The interviews revealed:

  • Participants generally did not expect to be sexually active during travel often citing their personal values, no perceived opportunities for sex, and perceptions that sex was inconsistent with the trip’s purpose. However, some of these women did end up having sex while traveling;
  • Women who had new sex partners while traveling described contributing factors such as increased sexual attention from men, heightened intimacy, and getting swept up in the atmosphere; 
  • Women reported both positive and negative experiences with partners regarding birth control and STI prevention, especially regarding condom use;
  • Travelers had to solve various logistics issues regarding their birth control, particularly when using the pill. For example, some study-abroad travelers had trouble getting a multiple months’ supply due to insurance policies restricting the number of pill packs that could be dispensed at one time; 
  • Women using intrauterine devices expressed appreciation for having a method that didn’t require any special preparation or attention before traveling; 
  • Some participants described very vulnerable travel experiences related to sexual and reproductive health. For example, one traveler experienced a condom break, prompting her to seek emergency contraception in her travel destination. Another woman had to obtain a medication abortion while traveling.     

“International travel encompasses a diverse range of environments that are not universally risky when it comes to sexual and reproductive health,” says Martins. “However, young women should be prepared for the challenges they may encounter and we think that health care providers have a key role to play.”

Martins recommends that health care providers offer pre-travel counseling that raises the possibility of having sex abroad — even if unanticipated — and assess travelers’ plans for preventing pregnancy and sexually transmitted infections. 

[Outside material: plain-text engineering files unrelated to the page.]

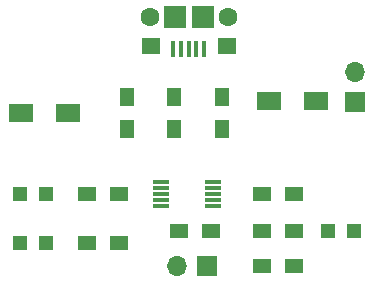
<source format=gbr>
G04 #@! TF.FileFunction,Soldermask,Top*
%FSLAX46Y46*%
G04 Gerber Fmt 4.6, Leading zero omitted, Abs format (unit mm)*
G04 Created by KiCad (PCBNEW 4.0.6-e0-6349~53~ubuntu14.04.1) date Sat Mar 25 21:58:17 2017*
%MOMM*%
%LPD*%
G01*
G04 APERTURE LIST*
%ADD10C,0.100000*%
%ADD11R,1.200000X1.200000*%
%ADD12R,1.500000X1.300000*%
%ADD13R,1.300000X1.500000*%
%ADD14R,1.400000X0.300000*%
%ADD15R,1.700000X1.700000*%
%ADD16O,1.700000X1.700000*%
%ADD17R,2.000000X1.600000*%
%ADD18R,1.900000X1.890000*%
%ADD19R,0.400000X1.350000*%
%ADD20R,1.600000X1.400000*%
%ADD21C,1.600000*%
G04 APERTURE END LIST*
D10*
D11*
X172200000Y-106000000D03*
X170000000Y-106000000D03*
X143900000Y-107000000D03*
X146100000Y-107000000D03*
X143900000Y-102875000D03*
X146100000Y-102875000D03*
D12*
X152350000Y-102875000D03*
X149650000Y-102875000D03*
X152350000Y-107000000D03*
X149650000Y-107000000D03*
X164450000Y-106000000D03*
X167150000Y-106000000D03*
X167150000Y-109000000D03*
X164450000Y-109000000D03*
X167125000Y-102875000D03*
X164425000Y-102875000D03*
X157400000Y-106000000D03*
X160100000Y-106000000D03*
D13*
X161000000Y-97350000D03*
X161000000Y-94650000D03*
X157000000Y-97350000D03*
X157000000Y-94650000D03*
D14*
X155915000Y-101870000D03*
X155915000Y-102370000D03*
X155915000Y-102870000D03*
X155915000Y-103370000D03*
X155915000Y-103870000D03*
X160315000Y-103870000D03*
X160315000Y-103370000D03*
X160315000Y-102870000D03*
X160315000Y-102370000D03*
X160315000Y-101870000D03*
D15*
X159750000Y-109000000D03*
D16*
X157210000Y-109000000D03*
D15*
X172325000Y-95125000D03*
D16*
X172325000Y-92585000D03*
D17*
X144000000Y-96000000D03*
X148000000Y-96000000D03*
X169000000Y-95000000D03*
X165000000Y-95000000D03*
D18*
X157025000Y-87925000D03*
X159425000Y-87925000D03*
D19*
X159525000Y-90600000D03*
X158875000Y-90600000D03*
X158225000Y-90600000D03*
X157575000Y-90600000D03*
X156925000Y-90600000D03*
D20*
X161425000Y-90375000D03*
X155025000Y-90375000D03*
D21*
X161525000Y-87925000D03*
X154925000Y-87925000D03*
D13*
X153000000Y-97350000D03*
X153000000Y-94650000D03*
M02*

</source>
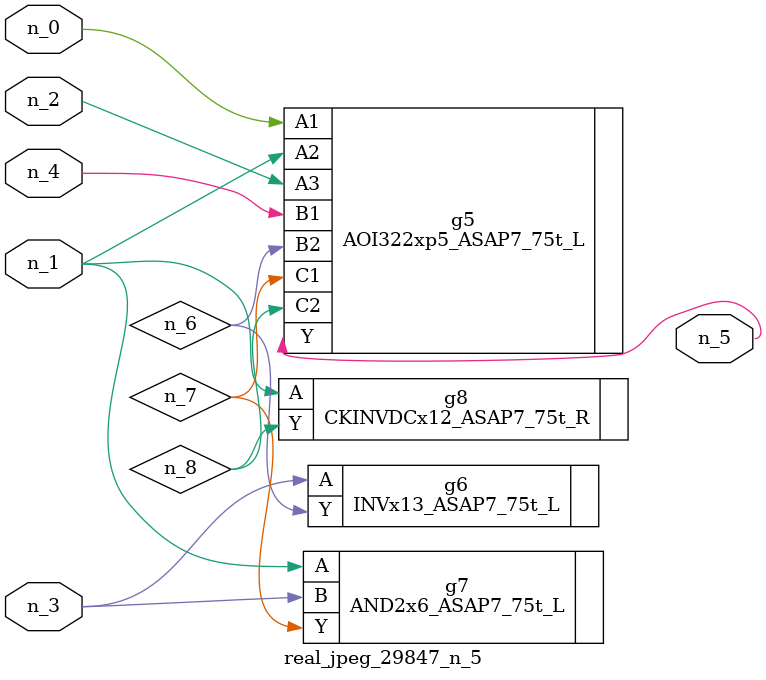
<source format=v>
module real_jpeg_29847_n_5 (n_4, n_0, n_1, n_2, n_3, n_5);

input n_4;
input n_0;
input n_1;
input n_2;
input n_3;

output n_5;

wire n_8;
wire n_6;
wire n_7;

AOI322xp5_ASAP7_75t_L g5 ( 
.A1(n_0),
.A2(n_1),
.A3(n_2),
.B1(n_4),
.B2(n_6),
.C1(n_7),
.C2(n_8),
.Y(n_5)
);

AND2x6_ASAP7_75t_L g7 ( 
.A(n_1),
.B(n_3),
.Y(n_7)
);

CKINVDCx12_ASAP7_75t_R g8 ( 
.A(n_1),
.Y(n_8)
);

INVx13_ASAP7_75t_L g6 ( 
.A(n_3),
.Y(n_6)
);


endmodule
</source>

“It’s also a good time to make sure travelers have enough birth control to last their entire trip and to give patients a dose of emergency contraception to take with them, just in case they need it,” says Martins. “Study abroad personnel, while they cannot dispense medication, can also counsel student travelers on appropriate preparations when it comes to sexual and reproductive health and the local accessibility of supplies, such as condoms.”

Martins notes the lack of research examining the use of birth control beyond only condoms among international travelers and hopes the study will inspire more researchers to explore facets of pregnancy prevention in the travel context.